Measure for Measure: Gauge (The Dragons of Wayward Crescent) by Chris D'Lacey
Lucy Pennykettle could definitely smell burning. This was not unusual in her house at Number 42 Wayward Crescent. Lucy's mother, Liz, made clay dragons for living, and as everyone knows, dragons breathe fire--well, some of Liz's special dragons did, anyway.
Lucy's mom is more than a gifted potter with a talent for one-of-a-kind dragon sculptures. She is also a secret keeper of the ancient magical "flame" that is capable of preserving the ancient race of dragons in her little figures.
In the second of Chris D'Lacey's beginning chapter series of The Dragons of Wayward Crescent, Lucy Pennykettle falls in love with her mom's latest creation, Gauge, an earnest little dragon bearing an arcane device which enables him to calibrate measuring devices with perfect accuracy.
And it isn't long before Gauge's special abilities are needed. Lucy learns that the the town's historic library clock tower is to be demolished and replaced with a digital timepiece quite out of character with her small English town. Quickly, Liz and Lucy organize a demonstration of preservationists to confront their pigheaded councilman, Roger Trustable, in front of a hastily assembled collection of regional television cameras and townspeople. Councilman Trustable staunchly insists that the clock's ancient works are hopelessly beyond repair. While her mom and teacher Mrs. Baxter divert attention by chaining themselves to the library carts downstairs, Lucy tries to sneak Gauge into the tower so that he and his magical measuring device can diagnose the old clock's malady and find a way to get it running properly again.
Trustable and his henchman Mr. Higson discover Lucy's plan and, just as Gauge gets to work diagnosing the problem, they literally attempt to clog up the clock works. But their malefactions summon an unsuspected ally for Lucy and Gauge--the tower's resident ghost Sir Rufus Trenchcombe, who alone knows the historic way to restart the clock.

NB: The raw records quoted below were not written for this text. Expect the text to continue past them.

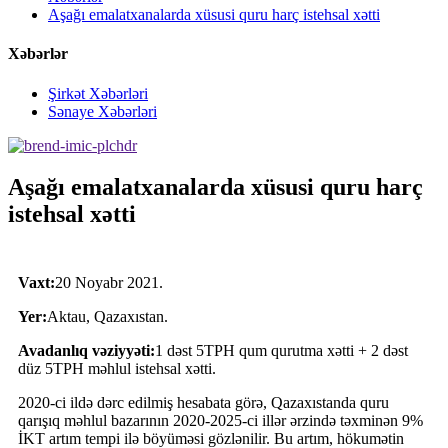
Aşağı emalatxanalarda xüsusi quru harç istehsal xətti
Xəbərlər
Şirkət Xəbərləri
Sənaye Xəbərləri
Aşağı emalatxanalarda xüsusi quru harç
istehsal xətti
Vaxt:
20 Noyabr 2021.
Yer:
Aktau, Qazaxıstan.
Avadanlıq vəziyyəti:
1 dəst 5TPH qum qurutma xətti + 2 dəst
düz 5TPH məhlul istehsal xətti.
2020-ci ildə dərc edilmiş hesabata görə, Qazaxıstanda quru
qarışıq məhlul bazarının 2020-2025-ci illər ərzində təxminən 9%
İKT artım tempi ilə böyüməsi gözlənilir. Bu artım, hökumətin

Lucy Pennykettle and her tiny dragon cohorts are novel and engaging characters in the latest in this series, Gauge (The Dragons Of Wayward Crescent) (Scholastic, 2010). For the youngest fans of dragon lore and the fantasy-loving followers of Mary Pope Osborne's Magic Tree House series, these beginning chapter books, with their lively illustrations and their close-to-home adventures in cozy settings, are a good fit.
For older readers, who like their dragons a bit more hot-tempered, see D'Lacey's middle reader adventure series, The Last Dragon Chronicles, beginning with his best-selling adventure tale, The Fire Within.